Waldmann Lectures on Role of IL-2 and IL-15 in Immunotherapy
Abnormal cells overexpress receptors for IL-2 and IL-15 cytokines, creating an excellent opportunity for targeted treatment and prevention of cancer and other immunologic diseases, said Dr. Thomas Waldmann, chief of the Metabolism Branch at NCI's Center for Cancer Research, during his Grand Rounds lecture on November 9. The IL-2 receptor blocker daclizumab (Zenapax), is already being used in humans to prevent organ transplant rejection, and has shown promise in mice as a treatment for advanced T-cell lymphoma. The more recently discovered IL-15 and its receptor pose other opportunities for targeted therapy. IL-15 in vaccines may be superior to IL-2, Dr. Waldmann said, particularly for diseases such as cancer, HIV, tuberculosis, malaria, and anthrax, where long-term response is needed. He also noted that agents targeting the IL-2/IL-15 system hold great promise for people with leukemia, lymphoma, rheumatoid arthritis, psoriasis, and other autoimmune diseases.

ASCO Issues Clinical Recommendations on Aromatase Inhibitors
The American Society of Clinical Oncology (ASCO) has issued an updated technology assessment stating that aromatase inhibitors are appropriate to use as adjuvant therapy for postmenopausal women with hormone receptor-positive breast cancer to lower the risk of tumor recurrence. The assessment, which focused on anastrozole, letrozole, and exemestane, was published online at http://www.jco.org on Nov. 15, ahead of print in the Journal of Clinical Oncology.

This new technology assessment updates ASCO's previous recommendation on adjuvant hormonal therapy for this patient group. These new recommendations, based on results from multiple large randomized trials, indicate that aromatase inhibitors can be used either following initial adjuvant treatment with tamoxifen or as initial treatment. Options include treatment with tamoxifen for 2 to 5 years, followed by treatment with aromatase inhibitors, or treatment for 5 years with an aromatase inhibitor alone.

"Many practicing oncologists have incorporated aromatase inhibitors into their standard practice," explains Dr. Jo Anne Zujewski, senior investigator in NCI's Clinical Trials Evaluation Program. "This update signifies that there is agreement that aromatase inhibitors are now considered standard therapy for these patients."

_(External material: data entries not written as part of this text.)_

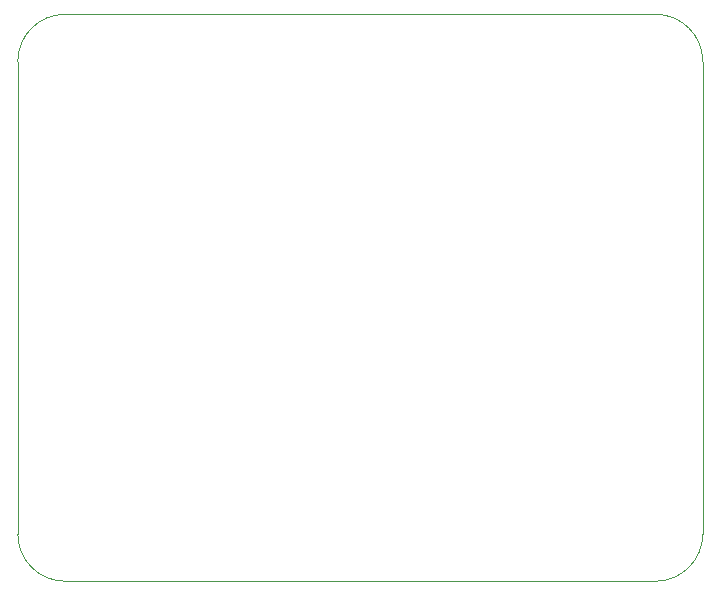
<source format=gbr>
%TF.GenerationSoftware,KiCad,Pcbnew,7.0.10-7.0.10~ubuntu22.04.1*%
%TF.CreationDate,2024-02-29T14:22:19+01:00*%
%TF.ProjectId,tp_micro_tetar_darriet,74705f6d-6963-4726-9f5f-74657461725f,rev?*%
%TF.SameCoordinates,Original*%
%TF.FileFunction,Profile,NP*%
%FSLAX46Y46*%
G04 Gerber Fmt 4.6, Leading zero omitted, Abs format (unit mm)*
G04 Created by KiCad (PCBNEW 7.0.10-7.0.10~ubuntu22.04.1) date 2024-02-29 14:22:19*
%MOMM*%
%LPD*%
G01*
G04 APERTURE LIST*
%TA.AperFunction,Profile*%
%ADD10C,0.100000*%
%TD*%
G04 APERTURE END LIST*
D10*
X46000000Y-90000000D02*
X46000000Y-50000000D01*
X50000000Y-46000000D02*
X100000000Y-46000000D01*
X100000000Y-94000000D02*
X50000000Y-94000000D01*
X100000000Y-94000000D02*
G75*
G03*
X104000000Y-90000000I0J4000000D01*
G01*
X46000000Y-90000000D02*
G75*
G03*
X50000000Y-94000000I4000000J0D01*
G01*
X104000000Y-50000000D02*
G75*
G03*
X100000000Y-46000000I-4000000J0D01*
G01*
X104000000Y-50000000D02*
X104000000Y-90000000D01*
X50000000Y-46000000D02*
G75*
G03*
X46000000Y-50000000I0J-4000000D01*
G01*
M02*

</source>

A patient version of the clinical practice recommendations is available online at http://www.PLWC.org.

FDA Approves Tarceva for Non-Small-Cell Lung Cancer
After fast-track review, the FDA has approved Tarceva (erlotinib) for treatment of locally advanced or metastatic non-small-cell lung cancer. The drug, which targets the EGFR1 pathway, is recommended once a day for patients who have failed to improve after at least one prior chemotherapy regimen. The FDA based its approval on results from a randomized phase III trial in which patients receiving Tarceva had a median survival that was 42.5 percent higher than patients who received a placebo - the first time that an EGFR-targeted therapy has gone beyond shrinking tumors to show a survival effect. A year after treatment, 31.2 percent of patients receiving Tarceva were still alive, compared with 21.5 percent of patients who had received placebo. In addition, Tarceva has fewer side effects (the most common being rash and diarrhea) than most other chemotherapeutic agents.